Marina Lizando y Marcos Noriega viven un verdadero drama en Estados Unidos, donde quedaron varados debido a las restricciones impuestas por el Gobierno Nacional para impedir el avance de la variante delta del coronavirus en el país. Ahorraron durante seis años para llevar a sus hijos a Disney y hoy creen estar viviendo una pesadilla.

“Este era nuestro sueño, hoy una pesadilla”, dijo entre lágrimas Marina  de 34 años. La familia ahorró durante casi seis años para poder concretar el viaje familiar a los Estados Unidos. “Mi marido -Marcos Noriega (35)- es policía, y yo tengo un almacén. Todo lo logrado económicamente fue a base de esfuerzo y trabajo”, indicó.

La familia vive en La Granja, Córdoba, y tiene su actividad laboral en Los Molles. Con su trabajo de muchos años pudieron tener su casa, su auto. En 2019 planearon sus vacaciones con destino a Disney. La fecha original era para marzo del 2020, pero llegó la pandemia y después de varios cambios la aerolínea Copa les dio la última oportunidad de uso del boleto.

“Nos dijeron que teníamos que viajar en junio o julio porque si no perdíamos los cinco pasajes aéreos. Aceptamos. Además, aprovechamos el receso escolar de mis tres hijos que tienen 4, 11 y 13 años“, contó la mujer a Infobae. Volaron el 28 de junio vía Panamá y  al llegar se enteraron de las restricciones impuestas por el Gobierno Nacional.

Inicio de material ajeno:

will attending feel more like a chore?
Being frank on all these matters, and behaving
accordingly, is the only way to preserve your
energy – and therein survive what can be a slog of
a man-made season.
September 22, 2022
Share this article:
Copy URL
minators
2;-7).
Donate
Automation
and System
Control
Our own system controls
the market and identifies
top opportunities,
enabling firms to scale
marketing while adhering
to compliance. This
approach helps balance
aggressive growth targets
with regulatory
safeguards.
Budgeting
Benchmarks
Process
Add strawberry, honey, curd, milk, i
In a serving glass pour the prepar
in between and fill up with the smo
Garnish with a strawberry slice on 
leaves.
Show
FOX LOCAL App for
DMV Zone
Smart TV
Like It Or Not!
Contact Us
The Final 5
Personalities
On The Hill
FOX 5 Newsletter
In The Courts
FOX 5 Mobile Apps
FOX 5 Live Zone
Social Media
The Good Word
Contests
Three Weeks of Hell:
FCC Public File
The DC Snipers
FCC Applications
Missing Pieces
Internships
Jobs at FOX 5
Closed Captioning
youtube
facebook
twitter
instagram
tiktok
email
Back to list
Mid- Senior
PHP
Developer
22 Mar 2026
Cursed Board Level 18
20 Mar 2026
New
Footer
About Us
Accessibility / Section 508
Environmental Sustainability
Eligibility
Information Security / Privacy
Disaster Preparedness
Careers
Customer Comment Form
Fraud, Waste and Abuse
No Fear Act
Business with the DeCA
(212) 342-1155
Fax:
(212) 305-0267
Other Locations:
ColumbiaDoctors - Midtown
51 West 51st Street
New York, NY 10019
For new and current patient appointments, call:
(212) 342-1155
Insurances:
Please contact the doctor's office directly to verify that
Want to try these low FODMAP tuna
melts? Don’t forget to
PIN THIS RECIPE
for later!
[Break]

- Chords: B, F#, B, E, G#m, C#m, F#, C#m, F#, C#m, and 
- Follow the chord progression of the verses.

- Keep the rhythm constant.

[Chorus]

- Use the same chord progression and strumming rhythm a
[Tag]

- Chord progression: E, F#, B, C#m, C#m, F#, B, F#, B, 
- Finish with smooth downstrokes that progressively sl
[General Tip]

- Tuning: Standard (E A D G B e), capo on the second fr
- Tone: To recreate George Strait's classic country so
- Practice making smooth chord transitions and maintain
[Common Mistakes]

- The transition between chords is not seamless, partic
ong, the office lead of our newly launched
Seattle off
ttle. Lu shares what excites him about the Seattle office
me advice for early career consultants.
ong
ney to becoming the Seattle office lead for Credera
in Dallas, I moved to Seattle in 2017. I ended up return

Tienen un almacén, ahorraron 6 años para llevar a sus hijos a Disney y quedaron varados

“En el Aeropuerto de Panamá nos comentaron la situación del cepo a los vuelos e ingresos. No teníamos otra opción que volar a Miami”. La ruta de viaje incluía una semana en Orlando y otra en Miami Beach. El regreso estaba confirmado para el 15 de julio, pero “Hace unos días recibimos la cancelación por parte de Copa del tramo Panamá-Ezeiza. Las aerolíneas no reembolsan porque es un problema ajeno a ellas, ya que son medidas impuesta por el Gobierno argentino sin previsiones claras”, lamentó

Sin saber cuándo volverán a su casa, afirmó que “No puedo parar de llorar. No soy millonaria, soy una laburante y tengo que volver a trabajar". Desde 2018, Marina junto a su marido, Marcos, alquila un fondo de comercio para sumar otro ingreso. “ Al no poder volver, dejé a mi sobrina a cargo del almacén y hace lo que puede. Necesito pagar el alquiler, los impuestos y proveedores, puede llegar a perder mi emprendimiento por esta resolución sin sentido”.

Marcos, es policía en Córdoba Capital, tuvo que extender su licencia por la imposibilidad de retornar al país. “Hasta ahora entendieron la situación, pero si esto se alarga varias semanas seguramente me quedo en la calle. No podemos generar dinero y encima nos estamos endeudando en dólares. Un hospedaje para cinco personas no baja de los 280 dólares diarios, y sin ahorros tuvimos que pedir prestada una tarjeta de crédito para financiarlo en el futuro”, afirmó.

Marina y Marcos están varados en Miami, la aerolínea le ofrece vuelta para diciembre: “No aguantamos tanto tiempo. Necesitamos una solución pronto, esta estadía ya es una amargura”.